Ultimately, it is the organizational structure that determines the success or failure of a consulting firm in the global marketplace. "For us, most of being more global is about the way we team and the way we operate as an institution," Lucier adds. "It's not as much about individuals. There's a hell of a lot of stuff that people have to learn to do these days, and we can't always expect to make them better Renaissance people." No matter how many Jane Carys are sailing around the world.
Sidebar: Harnessing Global Experience
One of the most notable features of Bain and Company's state-of-the-art knowledge management (KM) system is its name. The "Global Experience Center" (GXC) in many ways serves as a better description of the Bain mission than "consulting firm." Bob Armacost, the company's Boston-based director of knowledge management, says that Bain began developing the high-cost, high-priority KM system nearly three years ago "because the pace of change and the globalization of knowledge make it much more relevant now to know, for example, how the German asset management market could impact our clients with business in multiple countries. It has really put a premium on our ability to capture our best thinking on different industries, different business issues, and different parts of the world, and rapidly share that thinking."
Armacost says that the GXC, which aims to "get our people as smart as they can be on important issues as quickly as possible," is supported by five best practices:
• Senior-level management leadership. "KM needs to be driven by your business's strategy and endorsed by and invested in by senior management," Armacost says. "At Bain, the GXC was sponsored by our worldwide managing director at the time and was unanimously endorsed by our worldwide partner group as one of our most critical investments in 1999 and 2000."
• An emphasis on people and process. Moving beyond the notion of KM as an on-line bulletin board, Bain assigned "knowledge brokers" to its knowledge management center to comb through the intellectual ground covered in each project. The brokers identify the best and newest thinking, and then codify it on the system if it makes sense to do so.
• The involvement of client teams. "All of our newest and best thinking is actually coming out of our active client teams," Armacost says. "Those insights seldom come out of central think tanks at Bain." The firm's KM program motivates the partners, managers, and consultants on each of those teams to donate their insights through a series of internal rewards and incentive systems tied to their compensation.
• Comprehensive but carefully pruned content. The Global Experience Center's "internal capability toolkits" offer leading industry points of view, as well as intelligence on government regulation, industries, distribution channels, and so forth. Knowledge brokers bolster Bain's internal intelligence with external content. "For example, Bain's experience in China is just a fraction of what the overall world experience has been there," Armacost adds. "Our Asian toolkit not only publishes our best work but also points to the best external sources out there — market research reports that we've bought, government sites, experts we can interview, and so forth."

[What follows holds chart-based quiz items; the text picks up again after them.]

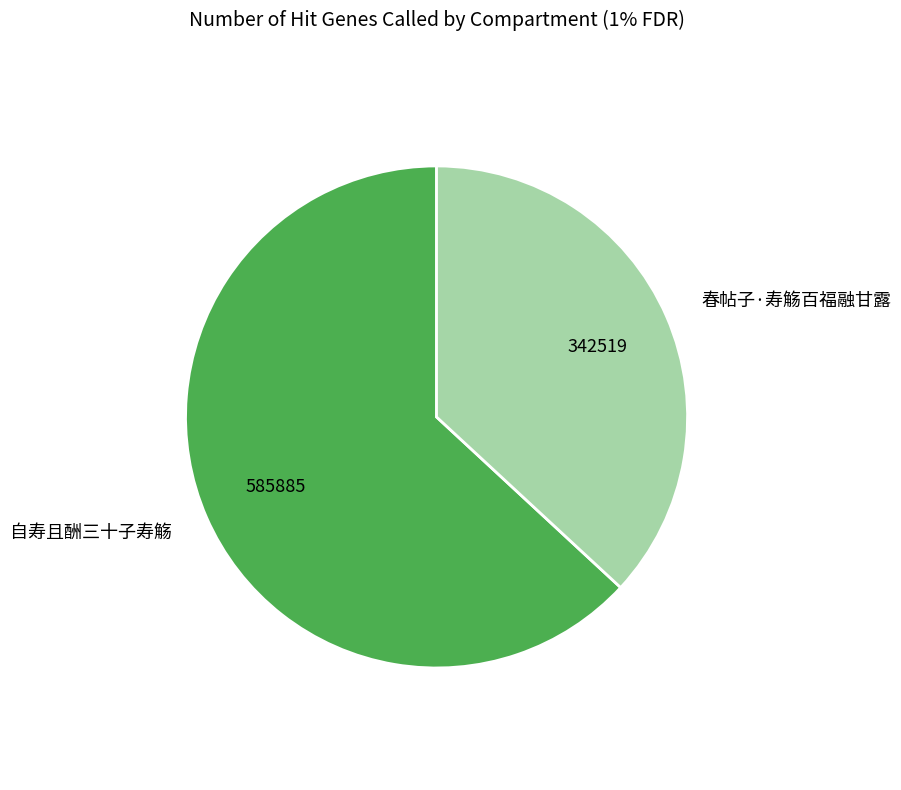

How many segments does this pie chart have?

2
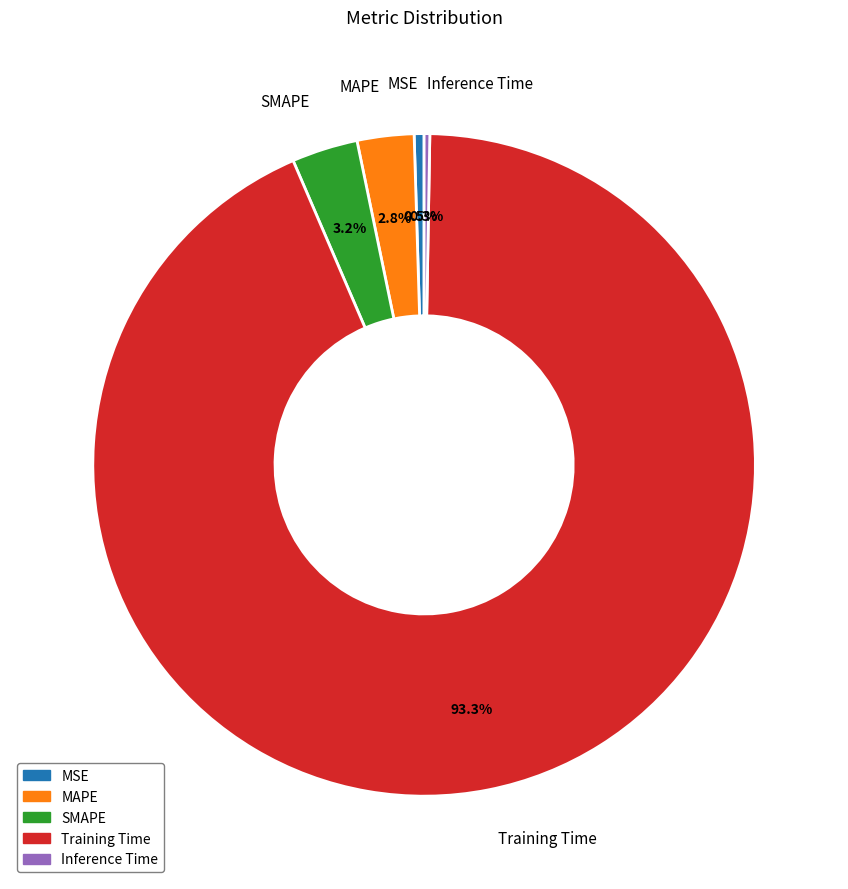

Is there a majority slice in this chart?

Yes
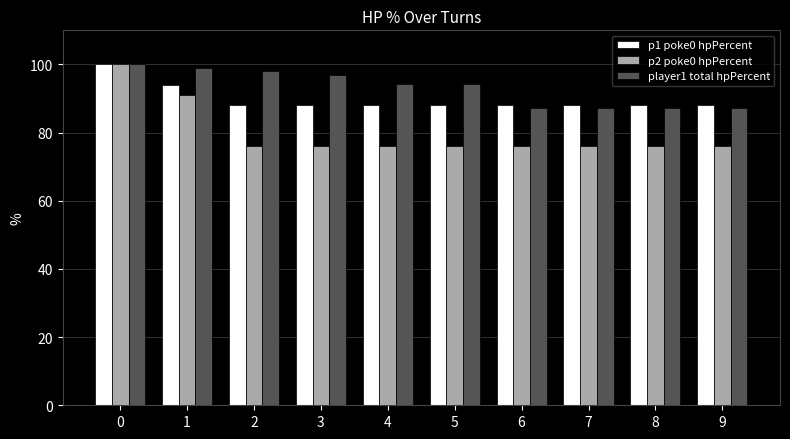

Reading left to right, extract all data points from this chart.

p1 poke0 hpPercent: 100.0	94.0	88.0	88.0	88.0	88.0	88.0	88.0	88.0	88.0
p2 poke0 hpPercent: 100.0	91.0	76.0	76.0	76.0	76.0	76.0	76.0	76.0	76.0
player1 total hpPercent: 100.0	99.0	98.0	97.0	94.2	94.2	87.2	87.2	87.2	87.2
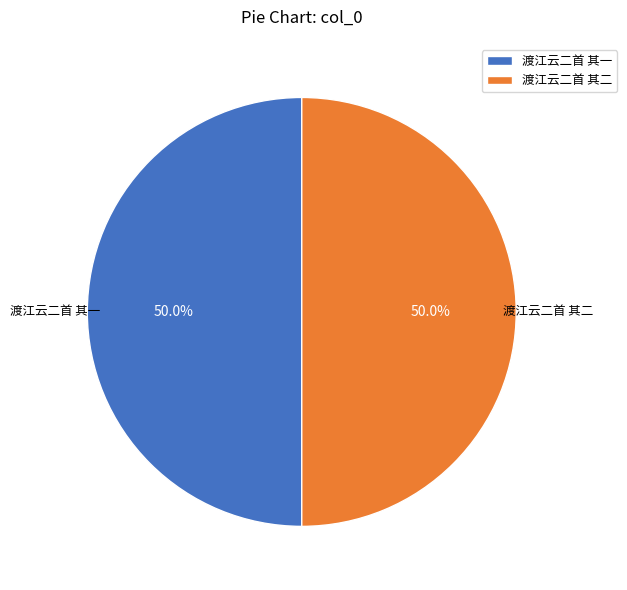

What percentage do 渡江云二首 其一 and 渡江云二首 其二 together represent?

100.0%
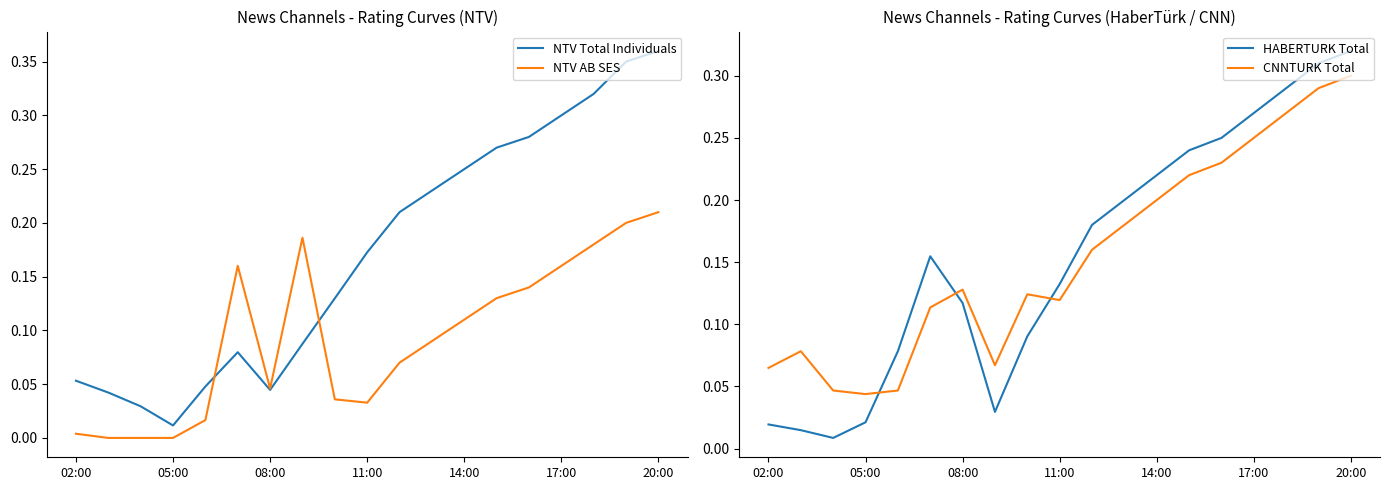

Count the CNNTURK Total values in the range 0 to 1.

19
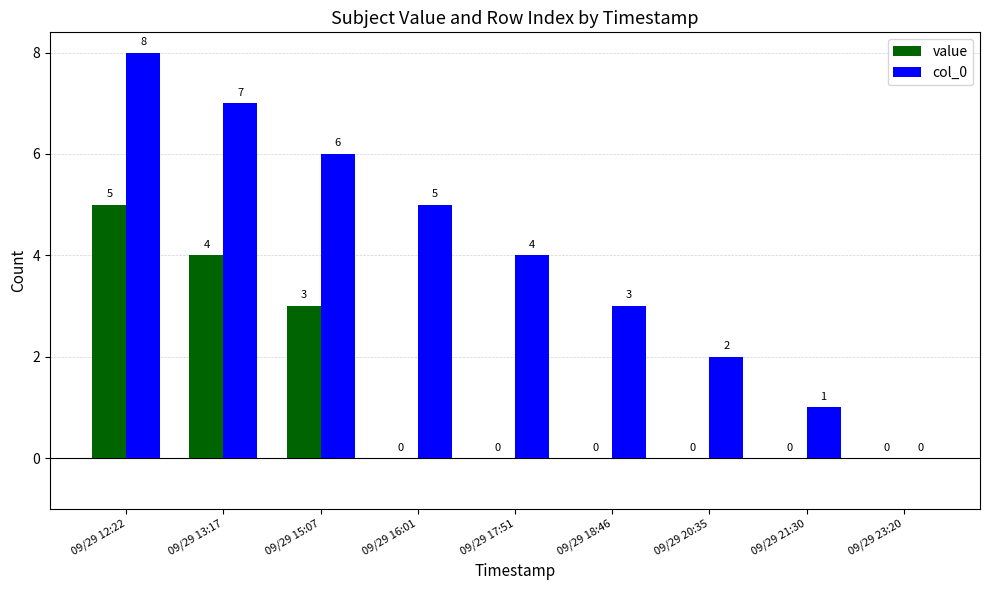

What is the greatest value displayed?

8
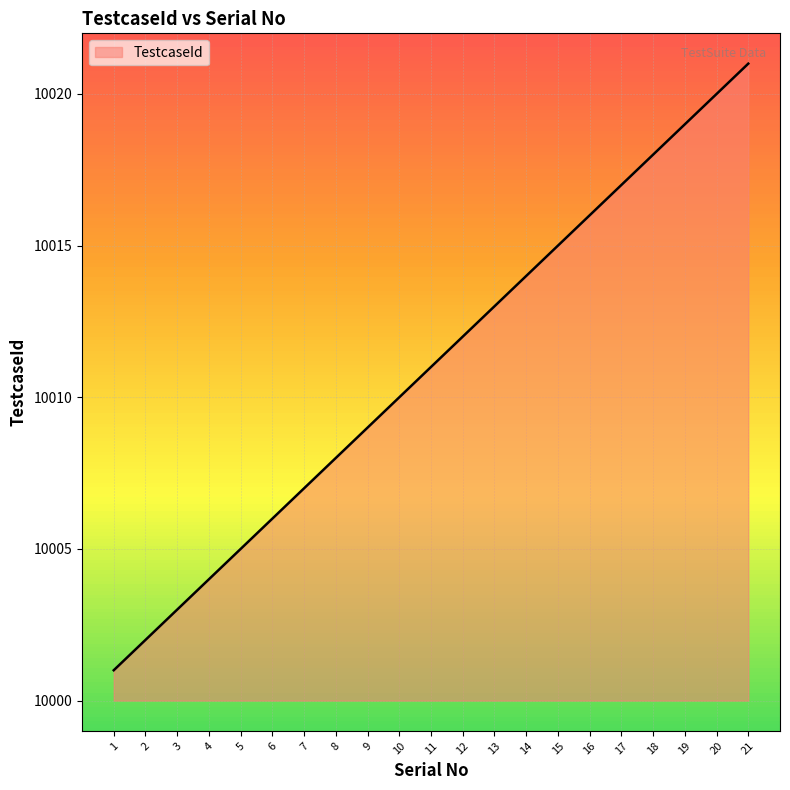

What is the change in value from 11 to 16?

+5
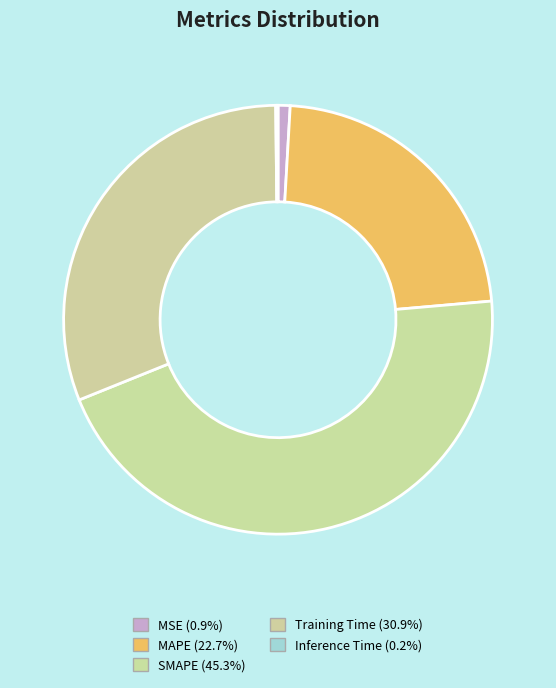

Rank the categories by value from lowest to highest.

Inference Time, MSE, MAPE, Training Time, SMAPE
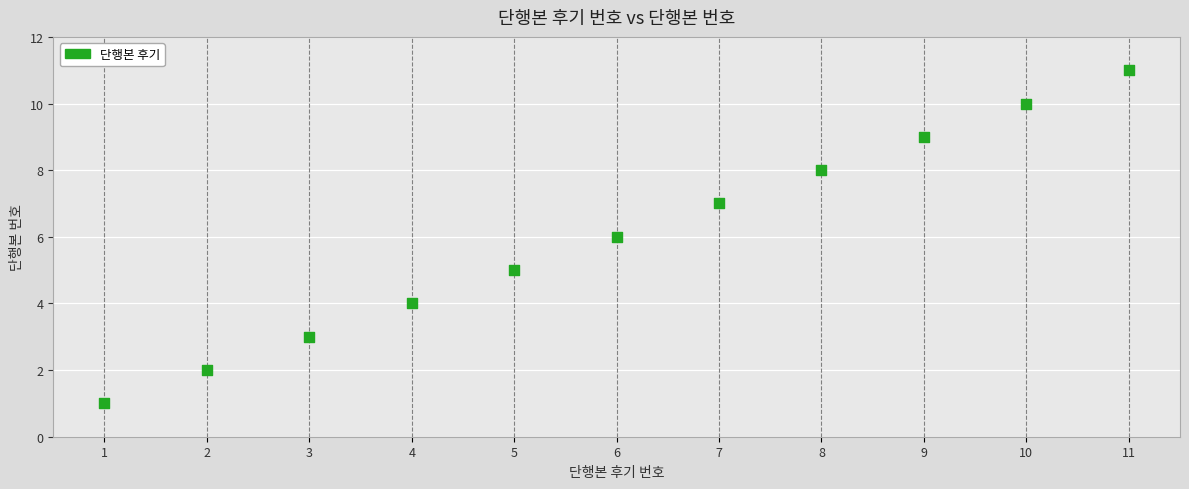

What is the average Y value?

6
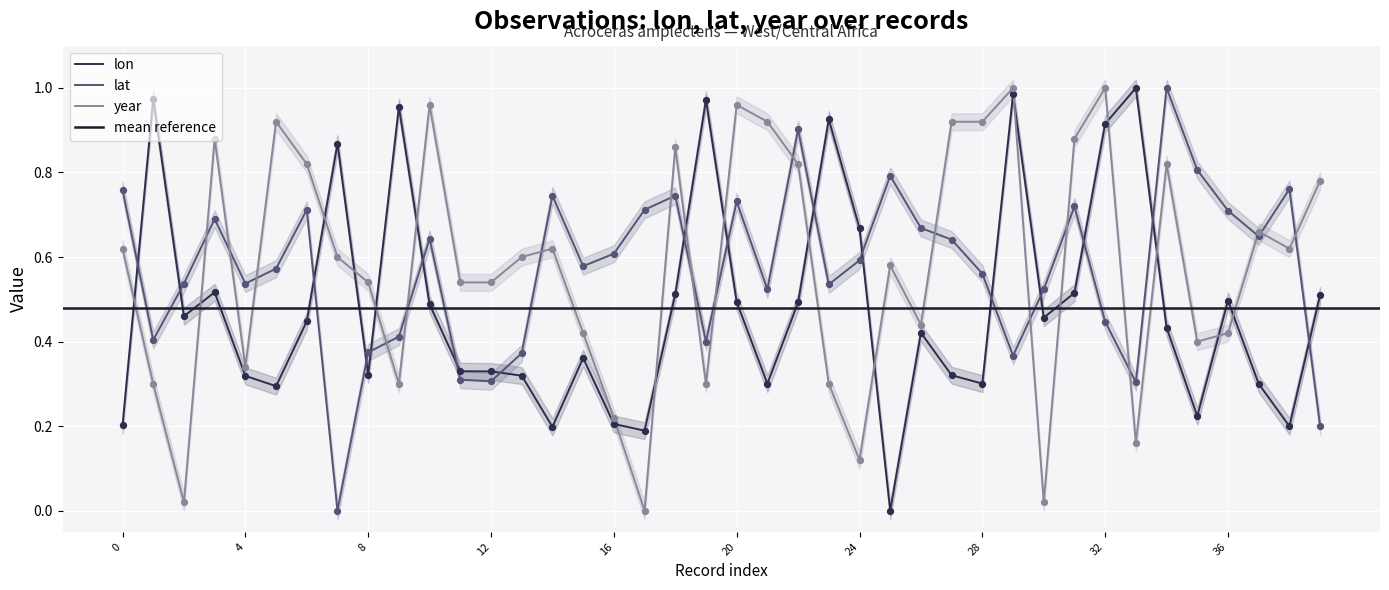

At how many categories does at least one series exceed 0?

40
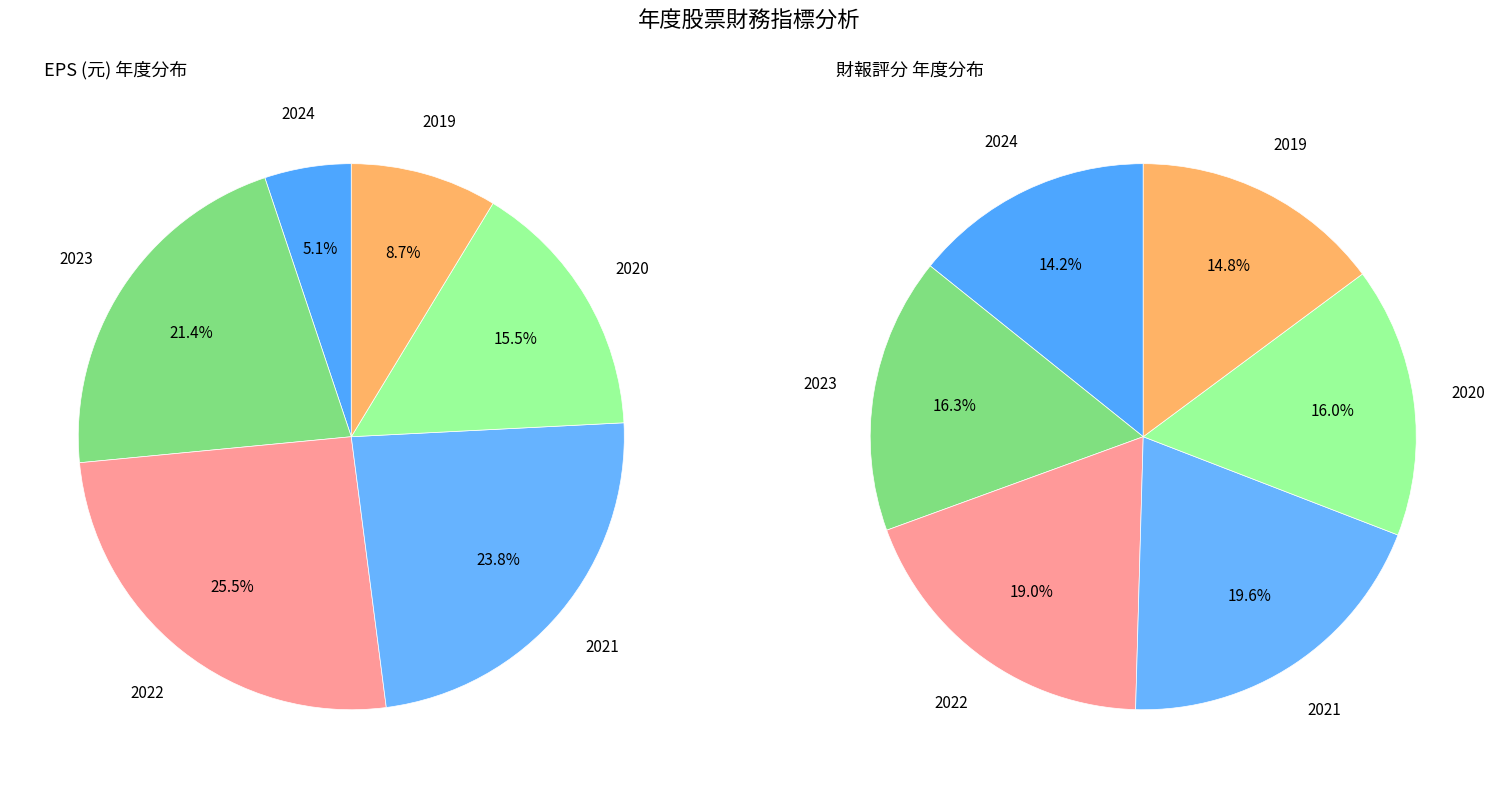

Combined, what portion of the pie is 2022 and 2023?

46.9%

• A powerful but flexible IT system. Tellingly, the technology piece occupies the bottom of Armacost's list. While the system must be robust and user-friendly, the technology never trumps the value of human interaction and judgment. "Developing knowledge brokers was something that came out of prior KM experience, in which we simply left the process to the devices of IT," Armacost says. "That's how we discovered that so much of this truly revolves around people."